Of the three Czech works, the Zelenka is easily the most interesting – a grand Handelian utterance of great ingenuity and energy. It’s a pity the booklet gives so little information; Vejvanovsky, for example, is a fascinating figure, who, though a composer of considerable skill, made his living principally as a trumpeter and music copyist. His Monteverdian Confitebor receives a lively performance, with stylish contributions from the instrumentalists of ‘Musica florea’.

The ‘Dvořák’ number ‘Goin’ home’, a maudlin version of the New World’s Largo melody, appears here in a rather lack-lustre arrangement, with some very odd harmonies. The Czech folk-songs and the opening chorus of the Bartered Bride (sample 2, track 10), on the other hand, receive convincing performances, reminding me of how unusually beautiful is the sound of the Czech language. Lovers of choral singing will particularly enjoy the ‘l’ sounds, which the boys roll their tongues round with relish.

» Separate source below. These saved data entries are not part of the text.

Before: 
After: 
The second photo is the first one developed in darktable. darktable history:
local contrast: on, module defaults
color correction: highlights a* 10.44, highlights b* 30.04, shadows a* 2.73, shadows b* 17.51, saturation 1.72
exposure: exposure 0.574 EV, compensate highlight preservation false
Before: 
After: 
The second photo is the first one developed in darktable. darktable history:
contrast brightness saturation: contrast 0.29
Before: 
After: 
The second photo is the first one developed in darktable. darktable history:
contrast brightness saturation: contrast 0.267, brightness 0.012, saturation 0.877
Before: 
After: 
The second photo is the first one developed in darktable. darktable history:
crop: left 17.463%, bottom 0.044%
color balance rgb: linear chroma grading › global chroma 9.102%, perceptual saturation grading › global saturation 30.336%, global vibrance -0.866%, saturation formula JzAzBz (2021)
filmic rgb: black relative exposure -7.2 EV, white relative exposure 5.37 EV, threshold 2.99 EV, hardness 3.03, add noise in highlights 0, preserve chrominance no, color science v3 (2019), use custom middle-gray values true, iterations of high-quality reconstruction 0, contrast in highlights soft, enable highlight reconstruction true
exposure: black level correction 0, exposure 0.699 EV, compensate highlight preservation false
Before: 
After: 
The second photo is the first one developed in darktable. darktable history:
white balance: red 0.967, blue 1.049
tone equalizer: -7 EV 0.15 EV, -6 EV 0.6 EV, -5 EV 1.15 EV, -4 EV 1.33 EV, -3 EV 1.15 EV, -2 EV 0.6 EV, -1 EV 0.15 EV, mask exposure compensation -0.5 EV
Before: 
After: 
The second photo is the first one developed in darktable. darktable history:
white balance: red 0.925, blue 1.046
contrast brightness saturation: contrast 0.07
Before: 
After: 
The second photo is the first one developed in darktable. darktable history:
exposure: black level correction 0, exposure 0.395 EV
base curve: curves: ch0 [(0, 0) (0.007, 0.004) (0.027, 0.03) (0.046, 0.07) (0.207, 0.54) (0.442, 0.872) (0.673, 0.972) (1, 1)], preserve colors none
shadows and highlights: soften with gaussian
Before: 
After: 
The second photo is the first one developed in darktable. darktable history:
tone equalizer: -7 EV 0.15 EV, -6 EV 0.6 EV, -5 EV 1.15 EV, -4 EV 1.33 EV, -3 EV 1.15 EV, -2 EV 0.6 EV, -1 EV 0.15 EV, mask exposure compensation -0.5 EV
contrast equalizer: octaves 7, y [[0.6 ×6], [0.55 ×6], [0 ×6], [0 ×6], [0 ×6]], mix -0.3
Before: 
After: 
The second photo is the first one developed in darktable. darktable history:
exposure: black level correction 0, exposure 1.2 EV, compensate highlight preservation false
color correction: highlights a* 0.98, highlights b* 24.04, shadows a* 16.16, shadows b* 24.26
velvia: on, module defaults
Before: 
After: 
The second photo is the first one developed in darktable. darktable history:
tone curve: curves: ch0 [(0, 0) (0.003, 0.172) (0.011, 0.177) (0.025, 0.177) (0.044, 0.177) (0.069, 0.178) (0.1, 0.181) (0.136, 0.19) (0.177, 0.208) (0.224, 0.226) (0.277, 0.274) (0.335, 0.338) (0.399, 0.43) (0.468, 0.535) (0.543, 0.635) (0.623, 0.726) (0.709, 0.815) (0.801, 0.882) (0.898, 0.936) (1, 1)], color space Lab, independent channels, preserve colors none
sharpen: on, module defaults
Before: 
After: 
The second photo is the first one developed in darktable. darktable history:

The traditional numbers from around the world which form the next group – from Australia, Argentina, Japan and Southern Africa - are probably the most enjoyable part of the disc. This arrangement of Waltzing Matilda is an especially good one, moving from a quiet sentimental opening to a jazzy conclusion (Sample 3, track 13). The Czech pronunciation of the English (or should that be ‘Strine’?) is pleasantly hilarious, with words like ‘billabong’, for example, coming out as ‘billabonk’. All adds to the fun! The Zulu marching song Siyahamba is now a great favourite of choirs in this country, and it’s given a splendid going over, complete with drums and appropriate ululation.

The Broadway medley with which the disc ends is not so wholly convincing. If you are going to do music like this, you need excellent arrangements; Chattanooga Choo-choo is fine, as are Hello Dolly and Over the Rainbow. But the two Bernstein melodies that complete the set are clumsily arranged, with lame harmonies and incorrect melody lines (in America). This is unfortunate, firstly because the boys actually sing them pretty well, and secondly because it leaves one with a false impression at the CD’s conclusion. No doubt the choir have issued this very eclectic compilation with half an eye on encouraging touring possibilities. But these items would have been best left out.

Nonetheless, the overall standard is high, with a handful of numbers that are quite wonderful. Though the recordings have been made in so many different venues, this isn’t really a problem, and the quality of balance etc. is extremely good. A mixed bag, then, in every sense, but one with plenty of lovely things in it.